The 2012 London Olympic Games marks the 100th year of Olympic Equestrian Events in the modern Olympics. We’re celebrating a big anniversary ourselves here at Absorbine® – 2012 marks the 120th year that we’ve been providing quality horse care products, starting with  our flagship Absorbine® Veterinary Liniment.  In honor of both milestones, we’d like to take a look at how far the Olympic equestrian events have come in 100 years.

It was in 1912 that the first equestrian competitions were held in modern Olympics. The Games were to be held in Stockholm, Sweden, and Master of the Horse to the Swedish King, Count Clarence von Rosen, had been pushing for equestrian events in the Games for the last six years. He envisioned military representatives competing on horseback, with the intention of driving governments of the world towards the Games. His proposition was accepted, and was received affirmatively: eight nations entered 88 riders in total. Von Rosen introduced the three-discipline Olympic equestrian program that is still in use today, which includes dressage, jumping, and eventing, and involves both team and individual competitions.

1912 Olympic Jumping Ring in Stockholm, Sweden

Although the structure of Olympic equine competition has withstood the tests of time, the demands of each discipline have varied and evolved substantially over the years. The jumping competition in 1912 requested 29 jumping efforts, fences not to exceed 1.4 meters (4.6 feet) in height, and 4 m (13 feet) in width. Dressage was hardly the elegant performance of passage and piaffe that we recognize today, but instead was a test of obedience involving five jumps, and even a rolling painted cylinder that the horse had to jump as it moved towards him. Bonus points if you could hold the reins in one hand! Eventing was a five day effort, which included an endurance ride, cross-country phase, a steeplechase, a jumping round, and a final dressage test.

1912 Dressage Gold Medalist Carl Bonde of Sweden

Since then, we have seen developments in all three areas of competition. Dressage became the test of flat work movements we recognize today in 1936. In 1952, civilians could compete on horseback; riders no longer had to be military officers. In the same year, women were granted the ability to compete in dressage, however not in jumping or eventing. In 1984, equestrian sports made their first appearance in the Paralympic Games. In 2004, the endurance phase of eventing became the current cross country phase, with the elimination of road and track as well as steeplechase competitions. These, along with many other progressions, developed into the equine events we see in the Olympics today.

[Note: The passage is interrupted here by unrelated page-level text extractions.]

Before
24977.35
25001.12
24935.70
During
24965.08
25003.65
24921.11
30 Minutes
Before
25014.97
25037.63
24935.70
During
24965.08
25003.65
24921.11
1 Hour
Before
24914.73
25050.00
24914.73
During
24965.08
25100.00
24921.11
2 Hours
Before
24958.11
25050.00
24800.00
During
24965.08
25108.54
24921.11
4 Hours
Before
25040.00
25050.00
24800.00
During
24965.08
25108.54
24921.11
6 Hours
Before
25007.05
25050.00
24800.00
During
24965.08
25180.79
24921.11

Lana Du Pont of the U.S.A., the first woman to compete in eventing in 1964

Throughout the 100 year history of Olympic equestrian competition, an undying consistency that remains is the unifying effect it has on the equestrian community. Despite the vast number of different riding disciplines, breed loyalties, and training philosophies across the United States, we can all agree on one thing when the Olympics commence every fourth summer: the U.S.A .is home to some extraordinarily talented horses and riders.

This summer, we can expect to see some exciting performances from Team U.S.A. The jumping team is riding for their third-straight gold medal in the team event, featuring veteran riders Beezie Madden and McClain Ward alongside worthy newcomers Rich Feller and 18-year-old Reed Kessler. The dressage team is made up of Steffen Peters, Tina Konyot and Jan Ebeling, with Adrienne Lyle riding as an individual only. Eventing for U.S.A. will be five-time Olympians Karen O’Connor and Phillip Dutton, along with Boyd Martin, Tiana Coudray, and Will Coleman. It’s a promising line-up, complete with some truly outstanding horses.

Beezie Madden at the 2008 Olympics in Beijing, where Team U.S.A. went gold

As we each watch our country’s riders in the coming weeks, we support them as an entire equine community. When rider and horse sail over towering fences, transition into passage, and gallop over daunting obstacles, we will respect the intense training it took for them to arrive where they are because we’ve all worked hard to achieve our own victories in the saddle. We’ll admire the flawless presentation of each horse, as we know the feeling of pride that comes after a thorough grooming. As they pat their mount after a successful round, we’ll feel that delight too, because we’ve all been pleased with our horses after a great ride. The 2012 Olympics are a chance for the equine community to unite over the love of horses, as we have been doing for the last 100 years, and more.  Thanks for reading as Absorbine cheers 100 years of Olympic Equestrian Events!